CERTIORARI TO THE UNITED STATES COURT OF APPEALS FOR THE TENTH CIRCUIT

No. 03-101. Argued March 29, 2004--Decided June 14, 2004

The Bureau of Land Management (BLM), an Interior Department agency, manages the Utah land at issue here under the Federal Land Policy and Management Act of 1976 (FLPMA). Pursuant to 43 U. S. C. §1782, the Secretary of the Interior has identified certain federal lands as "wilderness study areas" (WSAs) and recommended some of these as suitable for wilderness designation. Land designated as wilderness by Act of Congress enjoys special protection; until Congress acts, the Secretary must "manage [WSAs] ... so as not to impair the[ir] suitability for preservation as wilderness." §1782(c). In addition, each WSA or other area is managed "in accordance with" a land use plan, §1732(a), a BLM document which generally describes, for a particular area, allowable uses, goals for the land's future condition, and next steps. 43 CFR §1601.0-5(k).
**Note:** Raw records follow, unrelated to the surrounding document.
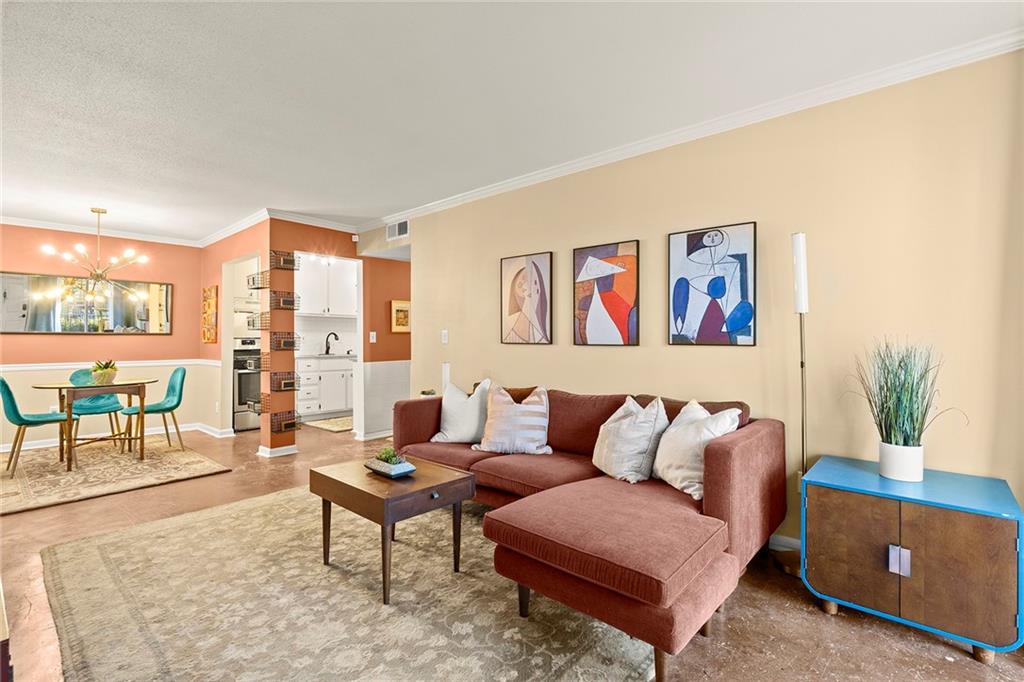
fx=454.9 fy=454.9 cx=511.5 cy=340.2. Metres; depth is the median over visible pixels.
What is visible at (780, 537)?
baseboard
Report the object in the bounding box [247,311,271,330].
wire basket
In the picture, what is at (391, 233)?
air vent
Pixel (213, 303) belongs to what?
wall art
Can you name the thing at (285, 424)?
wire basket
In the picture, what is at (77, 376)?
dining chair
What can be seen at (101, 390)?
dining table
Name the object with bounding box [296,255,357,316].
upper cabinet
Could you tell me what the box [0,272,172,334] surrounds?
wall mirror
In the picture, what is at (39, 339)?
dining wall
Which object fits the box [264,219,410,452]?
orange wall
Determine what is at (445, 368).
lamp
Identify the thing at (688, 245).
abstract painting
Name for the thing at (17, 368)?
chair rail
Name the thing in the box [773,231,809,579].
floor lamp
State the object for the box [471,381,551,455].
striped pillow
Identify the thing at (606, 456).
throw pillow
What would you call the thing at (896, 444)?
potted grass
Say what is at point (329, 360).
lower cabinet
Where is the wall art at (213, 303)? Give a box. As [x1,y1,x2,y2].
[201,285,218,342]
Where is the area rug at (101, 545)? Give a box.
[43,484,650,681]
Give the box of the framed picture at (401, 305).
[390,300,410,332]
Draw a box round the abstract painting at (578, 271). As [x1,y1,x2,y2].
[572,239,639,346]
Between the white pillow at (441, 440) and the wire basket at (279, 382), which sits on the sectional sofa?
the white pillow at (441, 440)
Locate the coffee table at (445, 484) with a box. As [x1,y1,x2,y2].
[311,456,474,603]
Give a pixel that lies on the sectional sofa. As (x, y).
(722, 450)
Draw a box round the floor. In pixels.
[0,418,1023,681]
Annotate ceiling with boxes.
[0,0,1022,241]
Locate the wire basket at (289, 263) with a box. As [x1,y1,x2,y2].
[269,249,298,269]
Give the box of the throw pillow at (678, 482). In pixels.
[653,399,741,499]
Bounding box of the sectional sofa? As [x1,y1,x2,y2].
[392,382,783,681]
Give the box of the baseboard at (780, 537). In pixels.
[768,533,799,552]
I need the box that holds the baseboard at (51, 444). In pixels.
[0,421,234,453]
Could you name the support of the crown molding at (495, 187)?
attached to the right wall at (584, 352)
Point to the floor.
(816, 619)
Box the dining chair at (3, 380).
[1,376,78,474]
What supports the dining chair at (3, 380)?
on the dining rug at (53, 476)
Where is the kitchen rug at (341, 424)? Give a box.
[302,415,353,432]
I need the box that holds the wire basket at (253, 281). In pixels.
[246,270,271,289]
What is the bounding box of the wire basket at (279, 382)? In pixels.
[270,370,300,391]
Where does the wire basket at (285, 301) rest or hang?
attached to the orange wall at (309, 237)
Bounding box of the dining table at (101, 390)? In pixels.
[33,377,158,470]
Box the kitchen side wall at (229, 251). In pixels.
[199,221,268,443]
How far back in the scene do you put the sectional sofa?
1.94 m
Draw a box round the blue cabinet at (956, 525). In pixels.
[801,454,1023,664]
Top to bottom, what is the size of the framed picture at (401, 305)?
0.380 m
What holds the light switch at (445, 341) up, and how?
attached to the right wall at (584, 352)
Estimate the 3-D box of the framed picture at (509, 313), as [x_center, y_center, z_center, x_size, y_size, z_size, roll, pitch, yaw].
[0.106,-0.325,3.603,0.462,0.711,0.030,0,0,42]
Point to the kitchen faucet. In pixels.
(327, 350)
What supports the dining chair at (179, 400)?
on the dining rug at (53, 476)
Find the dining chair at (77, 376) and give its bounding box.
[69,368,127,449]
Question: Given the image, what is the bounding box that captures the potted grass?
[849,338,964,480]
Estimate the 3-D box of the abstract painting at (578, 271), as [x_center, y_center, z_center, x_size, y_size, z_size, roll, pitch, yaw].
[0.641,-0.313,3.153,0.481,0.710,0.030,0,0,42]
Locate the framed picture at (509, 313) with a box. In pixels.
[500,251,552,345]
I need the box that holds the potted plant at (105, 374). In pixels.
[90,359,119,384]
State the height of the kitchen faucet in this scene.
0.340 m
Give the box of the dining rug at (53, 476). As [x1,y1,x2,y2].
[0,437,231,514]
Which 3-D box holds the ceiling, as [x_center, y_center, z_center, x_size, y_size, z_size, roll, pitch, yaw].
[-1.629,-1.322,3.212,9.248,0.102,6.028,0,0,42]
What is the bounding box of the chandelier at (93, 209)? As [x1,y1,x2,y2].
[38,207,152,301]
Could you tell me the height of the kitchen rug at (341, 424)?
0.012 m
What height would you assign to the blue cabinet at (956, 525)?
0.563 m
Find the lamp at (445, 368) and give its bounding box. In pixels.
[441,362,449,393]
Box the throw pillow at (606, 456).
[592,395,669,483]
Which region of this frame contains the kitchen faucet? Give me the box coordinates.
[324,332,338,353]
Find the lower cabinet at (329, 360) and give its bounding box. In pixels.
[296,355,354,419]
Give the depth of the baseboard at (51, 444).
5.22 m
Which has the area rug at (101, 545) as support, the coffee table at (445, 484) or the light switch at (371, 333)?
the coffee table at (445, 484)
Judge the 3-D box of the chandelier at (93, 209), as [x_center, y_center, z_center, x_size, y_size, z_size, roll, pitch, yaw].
[-3.979,-0.833,4.423,0.809,0.898,0.800,0,0,42]
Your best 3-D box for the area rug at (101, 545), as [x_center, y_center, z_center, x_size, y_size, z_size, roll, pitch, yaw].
[-0.752,1.153,2.274,2.737,0.013,2.244,0,0,42]
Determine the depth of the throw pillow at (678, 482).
2.19 m
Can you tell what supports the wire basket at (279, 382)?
attached to the orange wall at (309, 237)
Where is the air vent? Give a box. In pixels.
[386,218,409,240]
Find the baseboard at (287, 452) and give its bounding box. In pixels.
[256,443,297,457]
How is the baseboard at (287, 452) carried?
attached to the orange wall at (309, 237)
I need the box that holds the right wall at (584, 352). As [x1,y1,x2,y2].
[380,47,1023,560]
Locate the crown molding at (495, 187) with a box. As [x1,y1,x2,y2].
[366,29,1023,231]
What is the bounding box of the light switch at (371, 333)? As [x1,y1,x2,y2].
[369,331,376,342]
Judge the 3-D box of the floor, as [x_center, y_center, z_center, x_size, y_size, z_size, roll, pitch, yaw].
[-1.396,1.207,3.177,8.728,0.102,6.505,0,0,42]
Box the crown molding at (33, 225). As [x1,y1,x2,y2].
[0,215,199,246]
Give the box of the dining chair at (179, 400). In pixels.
[122,367,187,454]
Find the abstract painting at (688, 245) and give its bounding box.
[667,221,756,346]
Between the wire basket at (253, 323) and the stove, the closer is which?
the wire basket at (253, 323)
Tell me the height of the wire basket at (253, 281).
0.172 m
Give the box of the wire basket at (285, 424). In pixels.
[269,410,299,433]
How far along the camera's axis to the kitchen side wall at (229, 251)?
5.35 m
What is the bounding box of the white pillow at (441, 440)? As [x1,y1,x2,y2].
[431,377,490,443]
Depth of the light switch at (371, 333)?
5.30 m
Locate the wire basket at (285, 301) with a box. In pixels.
[269,290,300,309]
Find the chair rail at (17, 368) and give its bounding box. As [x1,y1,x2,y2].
[0,359,219,371]
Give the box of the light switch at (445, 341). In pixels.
[441,329,448,343]
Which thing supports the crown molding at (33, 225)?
attached to the dining wall at (39, 339)
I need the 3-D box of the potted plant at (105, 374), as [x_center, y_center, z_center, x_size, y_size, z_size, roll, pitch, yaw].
[-3.967,0.289,4.437,0.280,0.227,0.277,0,0,42]
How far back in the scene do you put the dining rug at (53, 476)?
3.97 m
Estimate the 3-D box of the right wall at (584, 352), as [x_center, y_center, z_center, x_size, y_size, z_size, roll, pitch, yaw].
[0.711,-0.059,3.220,5.475,2.459,0.127,0,0,42]
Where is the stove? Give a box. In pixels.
[232,336,261,432]
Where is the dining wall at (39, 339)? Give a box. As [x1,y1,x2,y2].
[0,223,206,448]
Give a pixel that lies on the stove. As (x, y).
(245, 374)
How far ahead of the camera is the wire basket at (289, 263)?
4.51 m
Respondents Southern Utah Wilderness Alliance and others (collectively SUWA) sought declaratory and injunctive relief for BLM's failure to act to protect Utah public lands from environmental damage caused by off-road vehicles (ORVs), asserting three claims relevant here, and contending that they could sue under the Administrative Procedure Act (APA) to "compel agency action unlawfully withheld or unreasonably delayed," 5 U. S. C. §706(1). The Tenth Circuit reversed the District Court's dismissal of the claims.

Held: BLM's alleged failures to act are not remediable under the APA. Pp. 5-17.